ACTIVITY A
From the tutorial on setting up package tests in R, copy the passage from "It also created" to "above not equivalent?".
ACTIVITY B
Continue the tutorial on setting up package tests in R, starting right after its final sentence.

Take also a look at your folder system (press the refresh button if
needed).
What happened?
The command above took care of all the folder structure regarding tests. It also printed some useful information on the console:
✓ Setting active project to '~/mysterycoffee'
✓ Adding 'testthat' to Suggests field in DESCRIPTION
✓ Setting Config/testthat/edition field in DESCRIPTION to '3'
✓ Creating 'tests/testthat/'
✓ Writing 'tests/testthat.R'
• Call `use_test()` to initialize a basic test file and open it for editing.
It also created a file called tests/testthat.R
. This a
system file that rarely has to be manually edited.
Why are we not attaching
usethis
?
In the example above, we used:
R
usethis::use_testthat() # Recommended
but we could have also used:
R
library(usethis)
use_testthat() # Correct, but not recommended
Do you have any idea why? Are the two code snippets above not equivalent?
When we are developing a package, we’d like to keep our working space
as clean and isolated as possible. The first, recommended snippet, is
bringing exactly one function from the usethis
package to
our environment. The second one, on the contrary, is bringing
each and every function contained in
usethis
to our environment.
Use smart names
usethis::use_test(<name>)
will generate the test
file tests/testthat/test-<name>.R
. Our functions live
in a file called functions.R
, so choosing
functions
as the name for the tests file is a good
idea.

[Dataset excerpts]
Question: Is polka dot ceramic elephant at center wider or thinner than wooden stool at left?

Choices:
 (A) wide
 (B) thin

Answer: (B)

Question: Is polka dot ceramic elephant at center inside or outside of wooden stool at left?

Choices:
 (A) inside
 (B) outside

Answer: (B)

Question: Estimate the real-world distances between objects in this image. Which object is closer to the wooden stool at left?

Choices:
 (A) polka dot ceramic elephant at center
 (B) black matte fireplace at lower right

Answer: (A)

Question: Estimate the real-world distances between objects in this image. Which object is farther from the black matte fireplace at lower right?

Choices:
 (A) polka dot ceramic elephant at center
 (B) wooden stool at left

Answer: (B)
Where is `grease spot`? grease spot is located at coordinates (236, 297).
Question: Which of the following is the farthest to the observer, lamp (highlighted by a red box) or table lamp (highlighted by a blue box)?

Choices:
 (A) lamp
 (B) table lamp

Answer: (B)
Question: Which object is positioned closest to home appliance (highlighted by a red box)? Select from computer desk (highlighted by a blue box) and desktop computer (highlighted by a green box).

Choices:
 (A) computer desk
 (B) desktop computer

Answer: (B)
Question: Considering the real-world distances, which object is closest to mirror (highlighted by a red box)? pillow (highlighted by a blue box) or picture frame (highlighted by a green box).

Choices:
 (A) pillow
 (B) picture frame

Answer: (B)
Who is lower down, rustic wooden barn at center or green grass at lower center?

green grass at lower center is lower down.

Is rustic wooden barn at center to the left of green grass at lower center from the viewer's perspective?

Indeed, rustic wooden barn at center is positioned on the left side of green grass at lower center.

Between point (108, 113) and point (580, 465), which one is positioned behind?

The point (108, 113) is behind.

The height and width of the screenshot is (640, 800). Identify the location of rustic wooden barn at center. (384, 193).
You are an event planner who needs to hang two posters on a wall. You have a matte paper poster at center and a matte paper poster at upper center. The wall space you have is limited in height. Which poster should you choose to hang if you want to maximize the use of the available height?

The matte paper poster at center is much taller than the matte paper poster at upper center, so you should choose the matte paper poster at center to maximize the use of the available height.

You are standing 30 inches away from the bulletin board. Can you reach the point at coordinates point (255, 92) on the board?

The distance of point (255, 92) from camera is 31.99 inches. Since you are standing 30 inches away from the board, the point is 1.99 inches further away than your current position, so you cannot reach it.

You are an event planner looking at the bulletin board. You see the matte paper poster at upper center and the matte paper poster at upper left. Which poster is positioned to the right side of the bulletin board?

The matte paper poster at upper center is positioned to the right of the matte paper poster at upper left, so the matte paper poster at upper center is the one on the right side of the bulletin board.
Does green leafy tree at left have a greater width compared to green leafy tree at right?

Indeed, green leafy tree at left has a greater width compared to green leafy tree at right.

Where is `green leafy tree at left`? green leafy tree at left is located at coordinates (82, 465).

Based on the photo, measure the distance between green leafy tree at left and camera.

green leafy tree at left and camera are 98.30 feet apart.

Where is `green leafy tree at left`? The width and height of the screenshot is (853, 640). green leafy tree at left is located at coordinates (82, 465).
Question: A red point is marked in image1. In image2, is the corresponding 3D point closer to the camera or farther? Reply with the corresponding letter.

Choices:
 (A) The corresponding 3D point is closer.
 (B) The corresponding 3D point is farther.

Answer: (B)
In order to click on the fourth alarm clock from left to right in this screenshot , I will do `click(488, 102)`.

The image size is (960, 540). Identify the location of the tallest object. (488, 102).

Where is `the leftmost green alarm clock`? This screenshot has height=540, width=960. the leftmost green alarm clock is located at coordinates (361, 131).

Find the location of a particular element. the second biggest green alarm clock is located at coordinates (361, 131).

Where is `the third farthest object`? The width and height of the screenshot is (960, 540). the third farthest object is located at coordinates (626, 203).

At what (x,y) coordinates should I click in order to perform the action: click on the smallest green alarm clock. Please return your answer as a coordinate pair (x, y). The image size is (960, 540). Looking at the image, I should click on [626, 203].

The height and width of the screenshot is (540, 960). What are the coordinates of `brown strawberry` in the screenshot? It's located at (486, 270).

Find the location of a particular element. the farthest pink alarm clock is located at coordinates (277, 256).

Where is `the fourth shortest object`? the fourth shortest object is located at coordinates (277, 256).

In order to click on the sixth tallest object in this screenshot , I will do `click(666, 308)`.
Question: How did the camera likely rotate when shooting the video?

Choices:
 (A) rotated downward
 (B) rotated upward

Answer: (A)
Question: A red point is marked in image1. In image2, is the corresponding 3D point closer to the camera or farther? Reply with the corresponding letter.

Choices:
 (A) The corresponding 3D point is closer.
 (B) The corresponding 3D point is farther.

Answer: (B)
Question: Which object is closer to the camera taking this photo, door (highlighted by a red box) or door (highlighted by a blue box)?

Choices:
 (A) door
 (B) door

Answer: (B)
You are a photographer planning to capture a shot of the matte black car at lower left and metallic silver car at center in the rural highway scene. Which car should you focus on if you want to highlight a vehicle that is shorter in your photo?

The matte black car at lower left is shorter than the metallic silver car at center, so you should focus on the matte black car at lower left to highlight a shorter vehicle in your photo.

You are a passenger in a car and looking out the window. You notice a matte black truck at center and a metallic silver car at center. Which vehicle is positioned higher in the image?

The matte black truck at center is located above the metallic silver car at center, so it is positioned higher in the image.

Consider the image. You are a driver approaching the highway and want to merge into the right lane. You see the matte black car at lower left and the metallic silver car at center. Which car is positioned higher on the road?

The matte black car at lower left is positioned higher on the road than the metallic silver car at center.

RESPONSE BOX A
It also created a file called tests/testthat.R
. This a
system file that rarely has to be manually edited.
Why are we not attaching
usethis
?
In the example above, we used:
R
usethis::use_testthat() # Recommended
but we could have also used:
R
library(usethis)
use_testthat() # Correct, but not recommended
Do you have any idea why? Are the two code snippets above not equivalent?

RESPONSE BOX B
Callout
Don’t forget that projects may grow, and in the future perhaps you’ll have several files containing different functions (for instance, one containing the input/output functions, another containing functions used for analysis and a last one containing the plotting ones). In such a situation, it will be advisable to have three test files, each of them with the corresponding name.
Automated tests are very similar to testing directly in the console,
but differ in a crucial aspect: they need to contain
assertions. An assertion is a line of code that, typically,
warns us if a function behaves in an unexpected manner. You could say
that the assertions take the place of the observer, and check that the
function is behaving in the expected way. Most assertions are contained
in the testthat
package, and have names starting by
expect_
, such as expect_equal
,
expect_true
, and so on.
Write your own test
Let’s follow the advice printed in the console and modify the file
tests/testthat/test-functions.R
. In order to do this, we
first have to open it and take a look at its contents. It should contain
something like this:
R
test_that("multiplication works", {
expect_equal(2 * 2, 4)
})
This is just an example test, that was created to make your life easier. You can use it as a template for writing your own tests. Take 10 minutes to: 1. Figure out what is happening inside this test. Can you understand it? 2. Write another test, just below this one, that checks that addition also works. Tip: you can copy-paste and edit the current test.
The first argument to test_that
is simply the name of
your test, that you choose. Beyond that, the test is checking that 2
times 2 equals 4. This may sound silly, but actually something quite
interesting is happening. The test checks that the *
operator in R works and your human interpretation of
multiplication are aligned.
Regarding the test for addition, a possible solution would be:
R
test_that("multiplication works", {
expect_equal(2 * 2, 4)
})
test_that("addition works", {
expect_equal(2 + 3, 5)
})
Expectations vs results
Notice that the assertions, also known in R as expect functions often look like:
Where the actual result is obtained using software, and the expected result is provided via expert knowledge.
Other common expect functions are:
R
expect_true(<statement we expect to be true>)
expect_false(<statement we expect to be false>)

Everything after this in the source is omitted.